Have a look at the file pv_glm.rnk:

head pv_glm.rnk

edgeR.R script

The entire analysis can be run from the command line using the script edgeR.R:

R –-vanilla < edgeR.R

Extra tasks (optional)

If you have time left, you can:

  1. repeat the analysis increasing the minimum number of reads a gene must have in order to be included in the analysis.
  2. repeat the analysis excluding patient A13 (the outlier in the MDS plot).

The quickest way to do this is to change the appropriate command in the edgeR.R script and run it.

To open the script with the nano text editor nano edgeR.R or with vim i.e. vim edgeR.R.

You can now edit the script:

  • For (1), change the 20 in > dgList <- dgList[rowSums(dgList$counts) >= 20,] into for example 100 or 1000.
  • For (2), change dgList2 in > dgList2 <- dgList[, which(dgList$samples$patient != "A13")] into dgList.
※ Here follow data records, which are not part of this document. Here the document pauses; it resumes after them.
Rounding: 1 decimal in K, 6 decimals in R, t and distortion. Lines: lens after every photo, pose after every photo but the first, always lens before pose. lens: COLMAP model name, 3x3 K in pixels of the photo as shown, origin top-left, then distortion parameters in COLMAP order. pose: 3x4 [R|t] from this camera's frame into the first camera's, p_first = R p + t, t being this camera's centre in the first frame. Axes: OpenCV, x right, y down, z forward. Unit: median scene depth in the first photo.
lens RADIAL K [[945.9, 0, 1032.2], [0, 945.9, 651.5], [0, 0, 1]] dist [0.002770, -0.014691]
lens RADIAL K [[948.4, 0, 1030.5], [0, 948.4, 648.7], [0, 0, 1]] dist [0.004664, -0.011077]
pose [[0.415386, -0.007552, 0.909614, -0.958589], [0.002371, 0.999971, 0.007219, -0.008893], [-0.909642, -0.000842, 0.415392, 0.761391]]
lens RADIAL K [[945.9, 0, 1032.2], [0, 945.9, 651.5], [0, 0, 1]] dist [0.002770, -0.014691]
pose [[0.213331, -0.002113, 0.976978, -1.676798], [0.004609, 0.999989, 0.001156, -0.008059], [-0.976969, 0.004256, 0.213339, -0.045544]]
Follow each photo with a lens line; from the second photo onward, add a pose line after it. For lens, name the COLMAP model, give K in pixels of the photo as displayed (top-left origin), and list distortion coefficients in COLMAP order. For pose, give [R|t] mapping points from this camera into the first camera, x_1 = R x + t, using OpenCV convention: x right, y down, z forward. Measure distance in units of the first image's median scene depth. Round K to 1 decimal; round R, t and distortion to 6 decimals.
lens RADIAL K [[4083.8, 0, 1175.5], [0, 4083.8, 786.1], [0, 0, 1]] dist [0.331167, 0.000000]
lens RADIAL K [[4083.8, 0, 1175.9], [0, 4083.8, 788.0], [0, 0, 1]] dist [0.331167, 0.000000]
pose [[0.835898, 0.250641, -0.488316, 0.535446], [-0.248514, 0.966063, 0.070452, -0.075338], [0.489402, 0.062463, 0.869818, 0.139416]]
When you're done, save via Ctrl+X, followed by Y and Enter.

Questions:

  • What is the effect of increasing the minimum number of reads on the number of differentially expressed genes?
  • Do you see any effect on the speed of the analysis?
  • What is the effect of excluding patient A13 on the number of differentially expressed genes?